Liberamente, andiamo!

La meta è una
che veglia e ostenta
la bocca sdentata.

*

Serenità

Resta, dunque.
Il sole è poco,
che ci illumina
e altre verità
chissà quando
visiteranno
questi deserti luoghi.

Qui non resta
che il barlume
di un sentimento.
Soffia, vedi
che il fuoco
si va
lentamente
spegnendo.

Le stanze ripetono
una nenia stonata.
Il sole cala dietro
l’orizzonte
che azzurro
vide i nostri occhi
aprirsi al
giorno. Fra sogni
destati or sonno
vero li accoglie.

Ma tu non
dormire. Gli avi
narravano in sere
come questa
ogni speranza;
e propiziavano ardenti
la ricca messe. Leggevano
negli astri degli occhi
dei figli
un chiaro futuro.

E umani come bestie
morivano; in sere come questa
semplici storielle
(parole, parabole)
stornavano la dolce paura
d’essere al mondo.

*

«In questo libro c’è tutta la vita di Silvia: “vita onnipresente schiva”. […] Il Novecento è scaduto ma il testamento (del secolo), nel bene, nel male, nella verità e nello sbaglio, è ancora a portata di mano. […] Le citazioni, i ritagli, i trucioli di memoria coprono solo in parte il silenzio che il poeta costruisce intorno a sé, come esercizio di riflessione, nella speranza che dal silenzio rispunti la voce, che la voce sia il bozzolo di tentazioni ritmiche, perché no narrative?, pronte a sfociare nelle acque un po’ torbide dell’esperienza letteraria. […] Con versi rapidi, quasi fugaci, Silvia Palatini insegna al lettore (e al poeta) che la paura non è un sintomo di vergogna, da eludere, o rinnegare. È una porta, una culla di gesti e di immagini. […] Anche il pensiero è un’attività creativa, come la musica, come il racconto. Nelle sue veglie, nelle sue insonnie, nelle sue instabili apparizioni, detta al poeta versi chiari, forti, veloci […]. Chiede al lettore una voce vibrante, anche virile, educata agli sbalzi, ai dislivelli del sentimento.» Giulio Ghirardi

Silvia Palatini, La dolce paura, Ibiskos Editrice, 2000. Postfazione di Giulio Ghirardi. In copertina: Franco Anselmi, Ballum Sanvictensis (particolare), 1998.

*

Silvia Palatini (Pieve di Cadore, 1968) si è laureata in Lettere all’Università Ca’ Foscari di Venezia, lavorando poi nella scuola. Ha pubblicato, con Ibiskos Editrice, due libri di poesia – La dolce paura, 2000; Ho ricordato il futuro, 2009 e una breve raccolta di saggi sul rapporto fra silenzio e parola che prende le mosse dalla sua tesi di laurea in estetica (La voce all’ascolto. Variazioni su Turoldo, Pasolini, Dostoevskij, 2002).

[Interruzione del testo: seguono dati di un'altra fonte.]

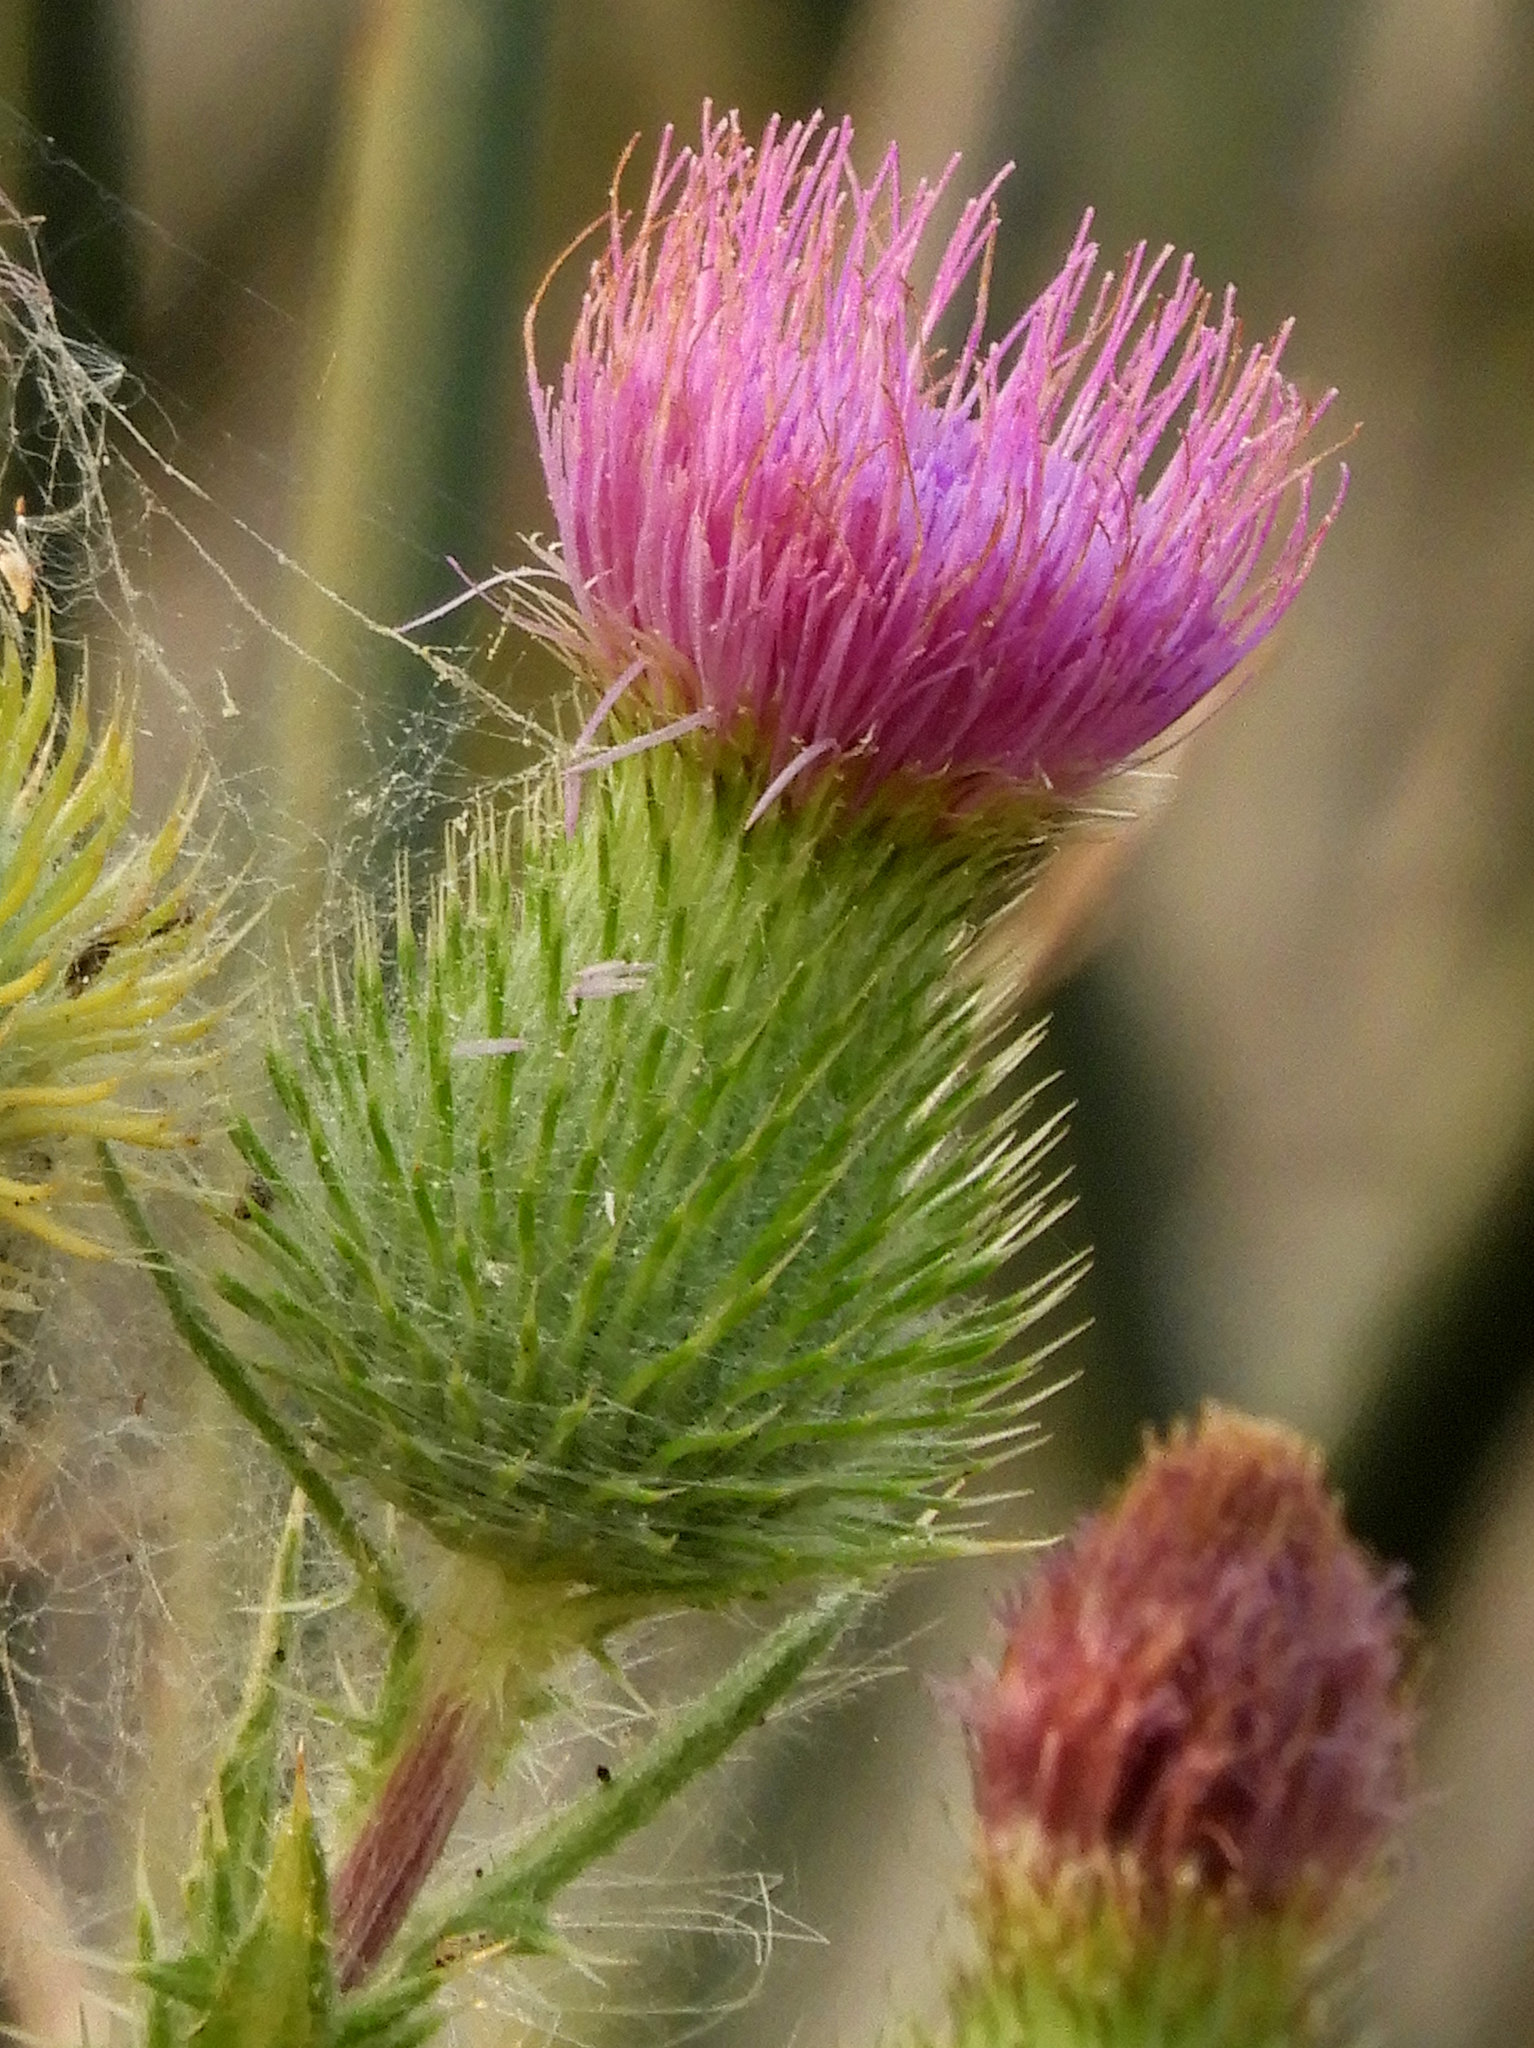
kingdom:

Giulio Ghirardi (Venezia, 1944-2014) ha pubblicato raccolte di versi – da La penna d’oro (Rebellato, 1979) fino a Sillabe indipendenti (Gangemi, 2014, con un saggio di Renato Minore) –, prose (Teatrino tascabile, Gangemi, 2011) e scritti d’arte (Appunti e contrappunti, Marcianum Press, 2014).